→ Exercise objective
From the line that holds "wrist: (471, 516)" to the last line of the data, copy everything exactly; leave out all the rest.
━━━━━ Records for processing ━━━━━
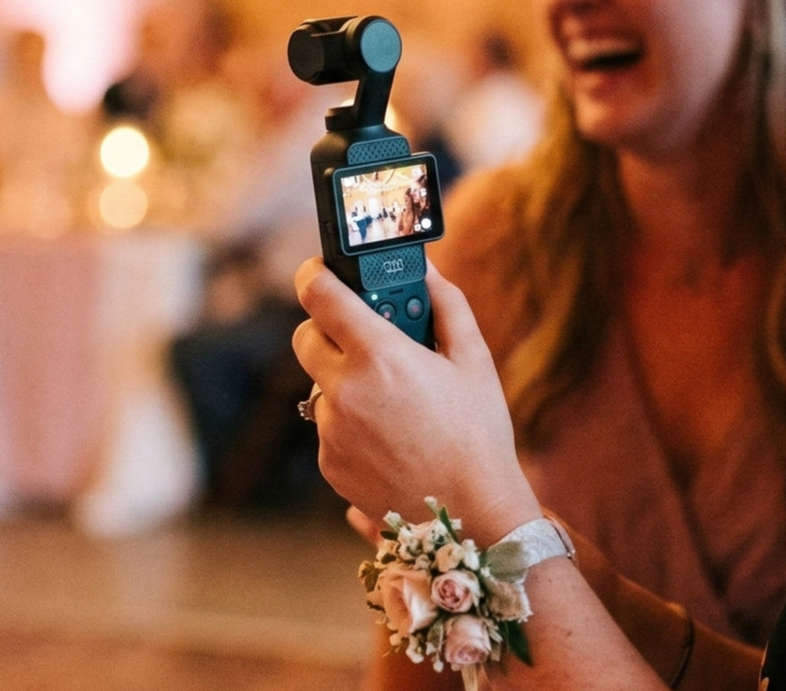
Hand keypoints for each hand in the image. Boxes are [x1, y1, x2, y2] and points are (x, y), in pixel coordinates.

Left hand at [292, 257, 539, 539]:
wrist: (471, 516)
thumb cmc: (479, 434)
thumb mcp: (474, 360)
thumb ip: (447, 304)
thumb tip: (426, 270)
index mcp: (380, 356)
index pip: (320, 295)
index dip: (316, 273)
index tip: (321, 269)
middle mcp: (345, 391)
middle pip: (305, 337)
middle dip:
━━━━━
→ Reply to the exercise
wrist: (471, 516)
thumb cmc: (479, 434)
thumb mcp: (474, 360)
thumb ip: (447, 304)
thumb tip: (426, 270)
index mcp: (380, 356)
index pip: (320, 295)
index dip: (316, 273)
index tip: (321, 269)
middle mcp: (345, 391)
middle pip: (305, 337)
middle dip:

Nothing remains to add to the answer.